---------- EXCERPT TO READ ----------

It’s a beautiful spring afternoon in southern Tuscany, and we are once more on a mad rush into the woods. While locals and tourists alike are preparing to stroll the streets of Florence or Rome, we’re donning our thickest boots and giving our neighbours dirty looks as we slowly slink away to fare una passeggiata (go for a walk). No thanks for the offer, but we don’t want any company.

 

It’s not mushroom season and we certainly aren’t looking for truffles. The hunting season is closed, so you can’t beat us to the wild boar or pheasant. It’s too early for snails and there aren’t any wild berries, but in the great resourceful tradition of country Tuscans, we will always find something wild to eat that we don’t want you to get to first.

 

asparagus

 

Wild asparagus run rampant in countryside Tuscany from late February until the end of May. They grow anywhere there’s a cluster of trees or open field that hasn’t been cultivated in a while, and you don’t need a gun, license or closely guarded knowledge of fruitful foraging spots to join in. It’s as easy as stopping on the side of a country road and wandering a few metres into the brush.

 

When you stumble across a particularly big group of wild asparagus, it’s called an asparagiaia. Every astute local knows where one is and guards it with his or her life. It doesn’t matter that wild asparagus are almost as common as blades of grass in spring or that they have none of the commercial value of porcini mushrooms or truffles. Country Tuscans are inherently cagey when foraging and no amount of asparagus-filled baskets are ever enough.  

 

As with all wild fare, hunting for asparagus can be traced back to the days when locals would supplement their diet during poor harvest or vast stretches of poverty with whatever they could find in the woods. Modern country Tuscans aren’t starving, but many still spend almost every spring Sunday keeping the tradition alive. My father-in-law is an asparagus hound and I never miss a hunt.

 

It reminds me of the stories my mother would tell of Italian immigrants picking wild chestnuts or rocket on the roadsides in Australia. It was something they did well into the 1980s, until both became prized culinary ingredients.

 

Wild asparagus are impossible to confuse with anything else, so you don’t have to worry about picking a poisonous weed by mistake. They are, however, completely different from their farmed cousins. Rather than thick woody shoots, wild asparagus are as thin a pen. When you find one, you find a hundred as they grow in thick, bright green clusters. To pick them, use a pair of scissors or just break them off with your fingers as you would parsley. Wild asparagus benefit from being picked and will come back in the same spot even thicker and more content the following year.

 

The only thing an asparagus hunter needs to be aware of is private property. In other words, don’t be inspired by the locals and slip under wire fencing when you think the owner isn’t looking. It’s also a good idea to wear closed shoes because wild asparagus naturally pop up in places that aren’t regularly cultivated and, while rare, snakes do, too.

---------- EXERCISE MATERIAL ----------

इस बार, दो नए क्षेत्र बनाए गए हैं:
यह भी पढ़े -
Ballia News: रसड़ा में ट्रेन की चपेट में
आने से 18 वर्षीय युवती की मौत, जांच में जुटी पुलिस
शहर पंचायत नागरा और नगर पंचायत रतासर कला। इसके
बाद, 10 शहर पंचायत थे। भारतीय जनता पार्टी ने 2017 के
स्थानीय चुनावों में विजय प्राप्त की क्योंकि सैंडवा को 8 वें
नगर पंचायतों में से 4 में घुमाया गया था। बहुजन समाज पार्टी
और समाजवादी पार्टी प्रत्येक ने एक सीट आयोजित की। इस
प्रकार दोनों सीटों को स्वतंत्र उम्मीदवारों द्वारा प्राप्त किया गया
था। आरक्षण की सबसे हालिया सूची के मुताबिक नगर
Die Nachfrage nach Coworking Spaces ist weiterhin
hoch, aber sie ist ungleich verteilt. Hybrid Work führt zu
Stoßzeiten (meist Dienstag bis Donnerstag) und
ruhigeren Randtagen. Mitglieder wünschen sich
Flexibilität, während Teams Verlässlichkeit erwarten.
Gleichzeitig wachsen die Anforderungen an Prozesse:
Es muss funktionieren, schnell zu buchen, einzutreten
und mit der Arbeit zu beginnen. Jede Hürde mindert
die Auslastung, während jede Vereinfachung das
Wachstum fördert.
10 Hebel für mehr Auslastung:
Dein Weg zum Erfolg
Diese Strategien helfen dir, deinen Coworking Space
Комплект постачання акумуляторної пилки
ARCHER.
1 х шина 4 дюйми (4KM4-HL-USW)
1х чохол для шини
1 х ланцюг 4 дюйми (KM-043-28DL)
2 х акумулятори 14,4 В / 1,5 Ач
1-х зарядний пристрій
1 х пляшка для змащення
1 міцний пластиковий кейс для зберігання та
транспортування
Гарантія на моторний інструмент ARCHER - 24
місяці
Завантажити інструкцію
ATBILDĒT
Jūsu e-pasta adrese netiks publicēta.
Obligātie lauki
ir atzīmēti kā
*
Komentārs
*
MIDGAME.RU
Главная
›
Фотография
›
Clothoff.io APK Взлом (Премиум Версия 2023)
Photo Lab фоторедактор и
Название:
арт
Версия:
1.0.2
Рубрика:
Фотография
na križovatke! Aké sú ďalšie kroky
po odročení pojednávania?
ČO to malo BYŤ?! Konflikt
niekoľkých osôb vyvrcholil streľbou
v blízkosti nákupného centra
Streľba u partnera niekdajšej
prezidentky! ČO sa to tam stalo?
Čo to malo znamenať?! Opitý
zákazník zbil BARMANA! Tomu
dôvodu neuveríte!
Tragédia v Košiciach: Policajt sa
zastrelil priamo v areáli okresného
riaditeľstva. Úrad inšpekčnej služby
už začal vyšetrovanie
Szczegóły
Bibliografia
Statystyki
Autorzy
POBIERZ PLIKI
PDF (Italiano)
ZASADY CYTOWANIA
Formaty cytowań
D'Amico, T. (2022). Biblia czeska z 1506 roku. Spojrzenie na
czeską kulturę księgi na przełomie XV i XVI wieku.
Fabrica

----------

CHECK YOUR UNDERSTANDING:
1. Repeat the part of the passage on wild asparagus that begins at the words "It’s not mushroom" and stops after the words "into the brush.".
2. Reproduce the dataset entries word for word, starting at their first line and stopping after the line that contains "नगर पंचायतों में", with both of those lines included.

WRITTEN RESPONSES:
1.
It’s not mushroom season and we certainly aren’t looking for truffles. The hunting season is closed, so you can’t beat us to the wild boar or pheasant. It’s too early for snails and there aren’t any wild berries, but in the great resourceful tradition of country Tuscans, we will always find something wild to eat that we don’t want you to get to first.

 

asparagus

 

Wild asparagus run rampant in countryside Tuscany from late February until the end of May. They grow anywhere there’s a cluster of trees or open field that hasn’t been cultivated in a while, and you don’t need a gun, license or closely guarded knowledge of fruitful foraging spots to join in. It’s as easy as stopping on the side of a country road and wandering a few metres into the brush.

2.
इस बार, दो नए क्षेत्र बनाए गए हैं:
यह भी पढ़े -
Ballia News: रसड़ा में ट्रेन की चपेट में
आने से 18 वर्षीय युवती की मौत, जांच में जुटी पुलिस
शहर पंचायत नागरा और नगर पंचायत रतासर कला। इसके
बाद, 10 शहर पंचायत थे। भारतीय जनता पार्टी ने 2017 के
स्थानीय चुनावों में विजय प्राप्त की क्योंकि सैंडवा को 8 वें
नगर पंचायतों में से 4 में घुमाया गया था। बहुजन समाज पार्टी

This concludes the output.